### Exercise requirements
Extract every line from the records below that contains the word "knee".

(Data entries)
◆ ◆ ◆

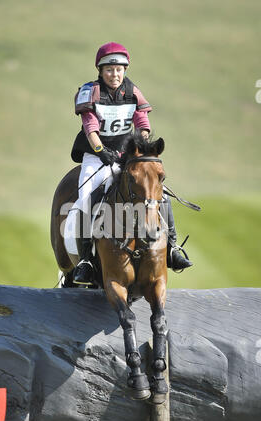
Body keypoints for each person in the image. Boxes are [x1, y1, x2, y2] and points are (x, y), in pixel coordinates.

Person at [71, 42, 192, 285]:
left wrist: (140, 151)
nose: (114, 75)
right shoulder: (90, 91)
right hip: (97, 156)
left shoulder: (132, 91)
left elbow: (143, 123)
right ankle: (85, 260)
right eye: (109, 70)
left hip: (126, 156)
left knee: (161, 194)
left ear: (124, 70)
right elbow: (90, 127)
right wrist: (100, 150)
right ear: (100, 70)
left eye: (118, 70)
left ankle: (172, 248)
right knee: (86, 198)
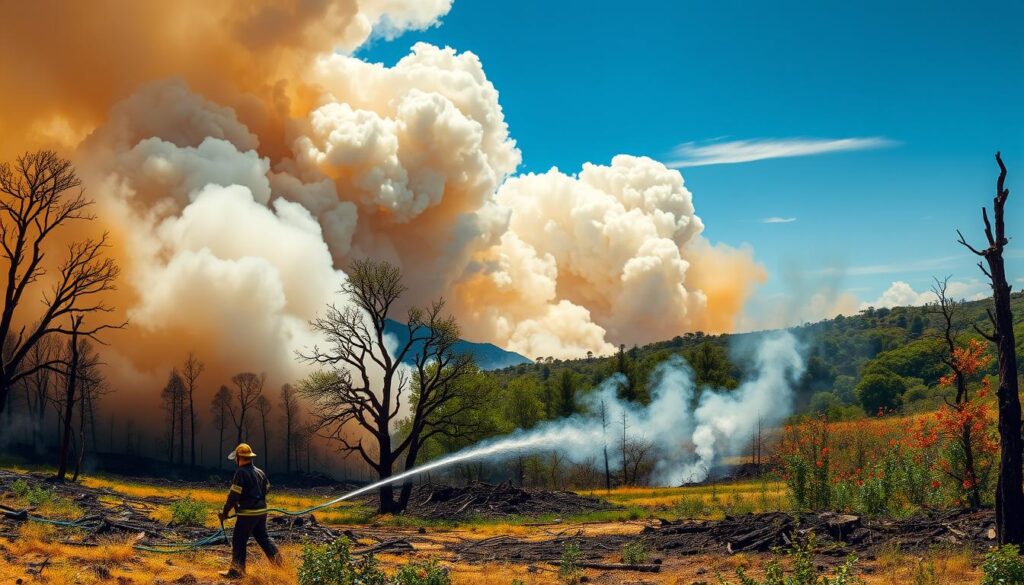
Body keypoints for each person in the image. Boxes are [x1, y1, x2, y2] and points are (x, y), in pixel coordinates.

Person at [218, 443, 282, 578]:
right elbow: (267, 488)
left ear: (239, 458)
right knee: (263, 538)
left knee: (239, 540)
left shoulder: (241, 472)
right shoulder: (259, 472)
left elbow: (234, 495)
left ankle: (236, 572)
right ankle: (280, 565)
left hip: (248, 514)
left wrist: (225, 512)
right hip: (261, 512)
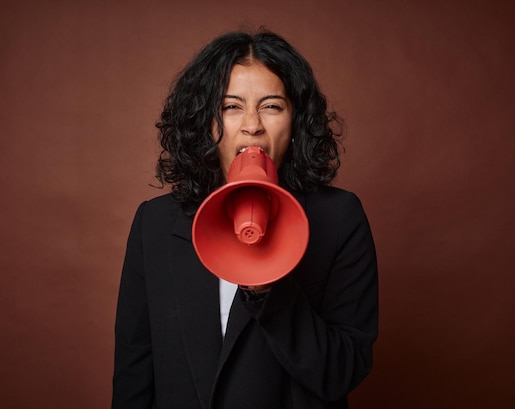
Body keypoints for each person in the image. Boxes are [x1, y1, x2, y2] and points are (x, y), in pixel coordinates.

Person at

◆ ◆ ◆

### Response box
left knee: (161, 194)
right knee: (86, 198)
right knee: (263, 538)
left knee: (239, 540)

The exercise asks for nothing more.